TASK DIRECTIONS: Provide only the number of lines below that hold "Your".

INPUT DATA Start Marker

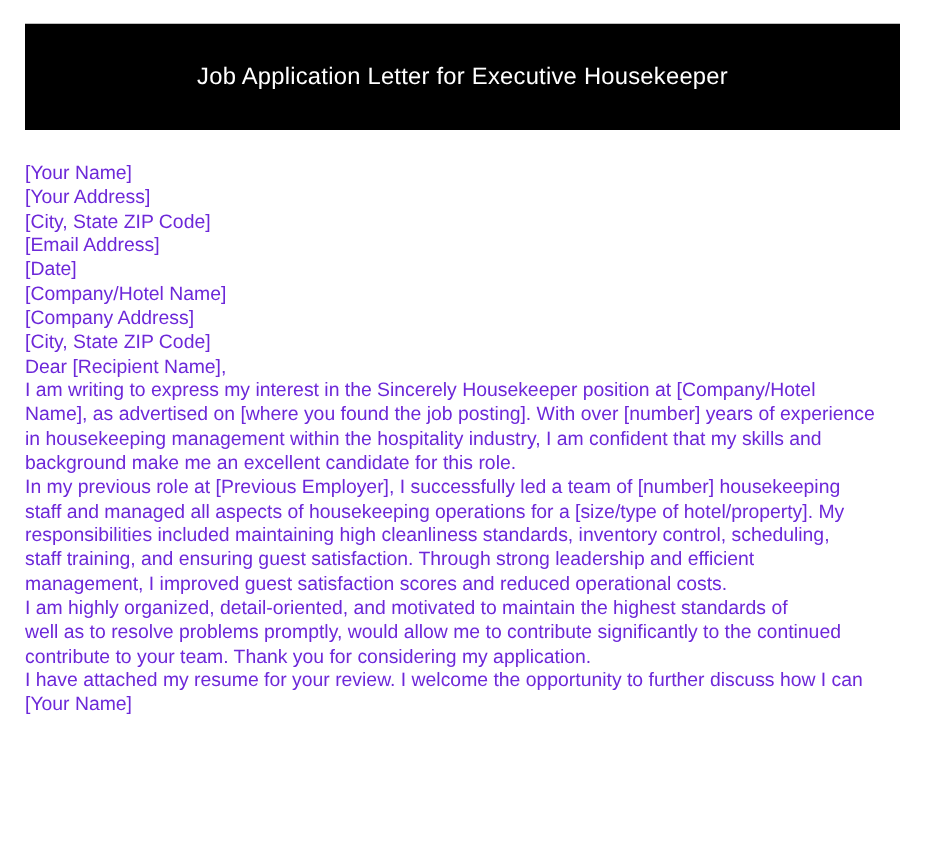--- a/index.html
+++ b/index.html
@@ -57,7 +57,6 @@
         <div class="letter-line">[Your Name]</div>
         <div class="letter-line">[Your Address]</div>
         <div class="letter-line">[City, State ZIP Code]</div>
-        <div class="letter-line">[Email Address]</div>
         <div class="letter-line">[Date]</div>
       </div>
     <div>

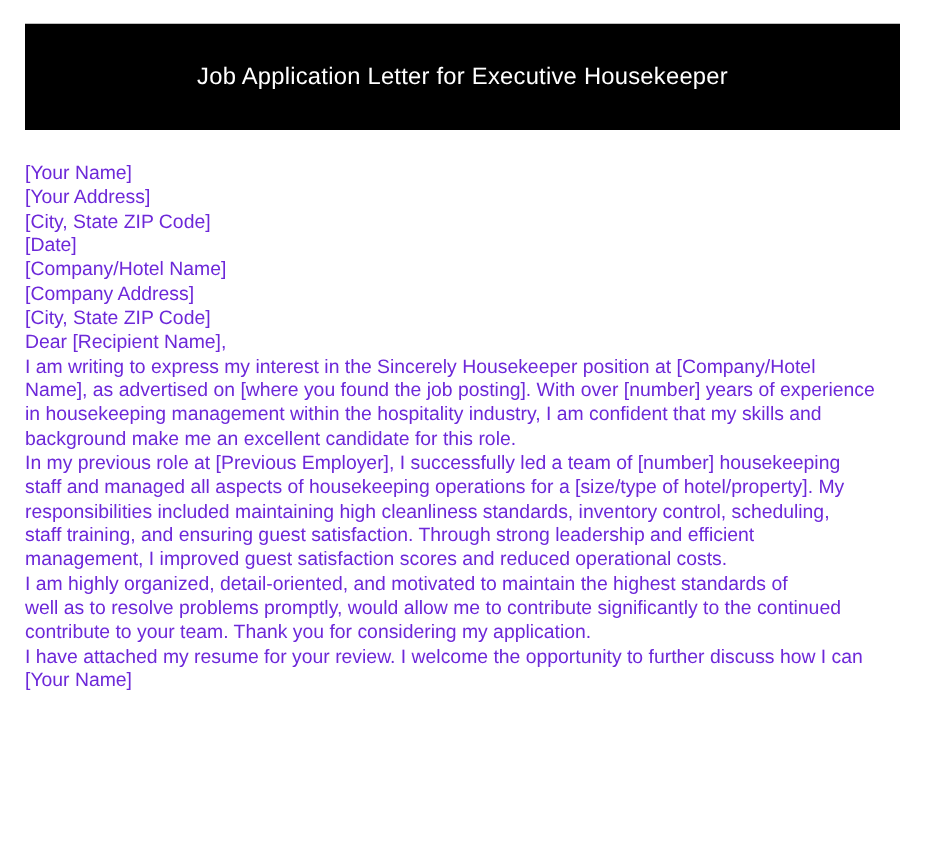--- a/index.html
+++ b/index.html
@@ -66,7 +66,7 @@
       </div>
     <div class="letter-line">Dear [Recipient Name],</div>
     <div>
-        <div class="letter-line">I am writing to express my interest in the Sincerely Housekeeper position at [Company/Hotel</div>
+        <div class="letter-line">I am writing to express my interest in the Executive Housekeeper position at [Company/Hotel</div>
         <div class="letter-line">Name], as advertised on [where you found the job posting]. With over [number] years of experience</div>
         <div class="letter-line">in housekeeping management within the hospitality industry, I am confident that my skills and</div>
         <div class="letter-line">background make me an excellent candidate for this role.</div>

INPUT DATA End Marker

TASK RESULT: 2